A Survey on Large Language Models in Multimodal Recommender Systems
Alejo Lopez-Avila, Jinhua Du
TL;DR
This survey investigates how large language models reshape multimodal recommender systems by focusing on prompting, training, and data adaptation strategies. It introduces an LLM-centric taxonomy that separates prompting, parameter-efficient tuning, and data-type adaptation, and situates these within core MRS tasks of disentanglement, alignment, and fusion. The work synthesises cross-domain transfer from related recommender domains, outlines comprehensive datasets and metrics, and identifies gaps and promising directions, including knowledge graph grounding, RAG-based reasoning, and agent-like LLM systems. Collectively, the findings illuminate how LLM capabilities can enable flexible, scalable, and interpretable multimodal recommendations with potential real-world impact across domains.
Abstract
Multimodal recommender systems (MRS) integrate heterogeneous user and item data, such as text, images, and structured information, to enhance recommendation performance. The emergence of large language models (LLMs) introduces new opportunities for MRS by enabling semantic reasoning, in-context learning, and dynamic input handling. Compared to earlier pre-trained language models (PLMs), LLMs offer greater flexibility and generalisation capabilities but also introduce challenges related to scalability and model accessibility.
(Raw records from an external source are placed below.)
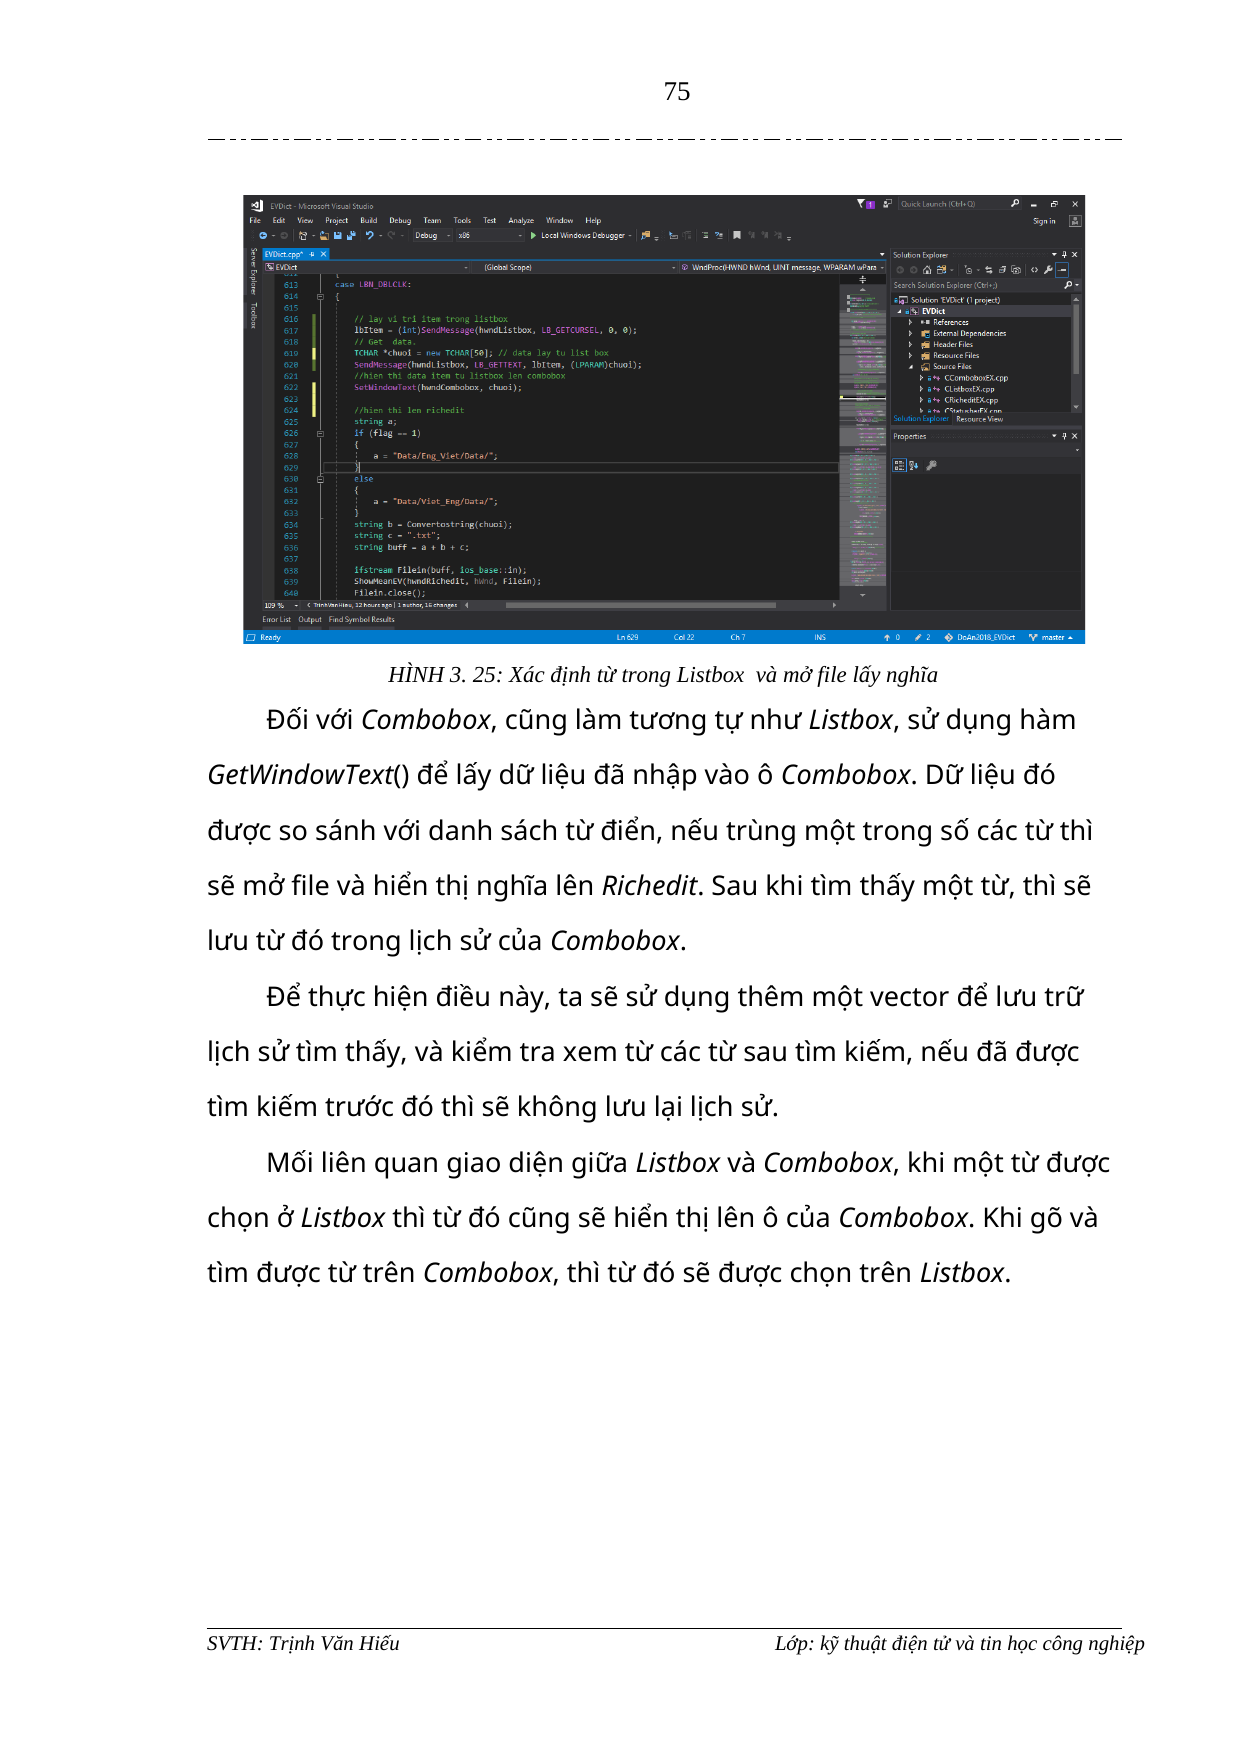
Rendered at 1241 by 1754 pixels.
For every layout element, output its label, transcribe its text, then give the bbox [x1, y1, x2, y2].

list Đối với Combobox, cũng làm tương tự như Listbox, sử dụng hàm GetWindowText() để lấy dữ liệu đã nhập vào ô Combobox. Dữ liệu đó được so sánh với danh sách từ điển, nếu trùng một trong số các từ thì sẽ mở file và hiển thị nghĩa lên Richedit. Sau khi tìm thấy một từ, thì sẽ lưu từ đó trong lịch sử của Combobox. [207, 701, 1122, 959]
text HÌNH 3. 25: Xác định từ trong Listbox và mở file lấy nghĩa [207, 661, 1122, 687]
list Để thực hiện điều này, ta sẽ sử dụng thêm một vector để lưu trữ lịch sử tìm thấy, và kiểm tra xem từ các từ sau tìm kiếm, nếu đã được tìm kiếm trước đó thì sẽ không lưu lại lịch sử. [207, 977, 1122, 1124]
list Mối liên quan giao diện giữa Listbox và Combobox, khi một từ được chọn ở Listbox thì từ đó cũng sẽ hiển thị lên ô của Combobox. Khi gõ và tìm được từ trên Combobox, thì từ đó sẽ được chọn trên Listbox. [207, 1143, 1122, 1291]
picture [243, 195, 1086, 644]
This survey presents a comprehensive review of recent work at the intersection of LLMs and MRS, focusing on prompting strategies, fine-tuning methods, and data adaptation techniques. We propose a novel taxonomy to characterise integration patterns, identify transferable techniques from related recommendation domains, provide an overview of evaluation metrics and datasets, and point to possible future directions. We aim to clarify the emerging role of LLMs in multimodal recommendation and support future research in this rapidly evolving field.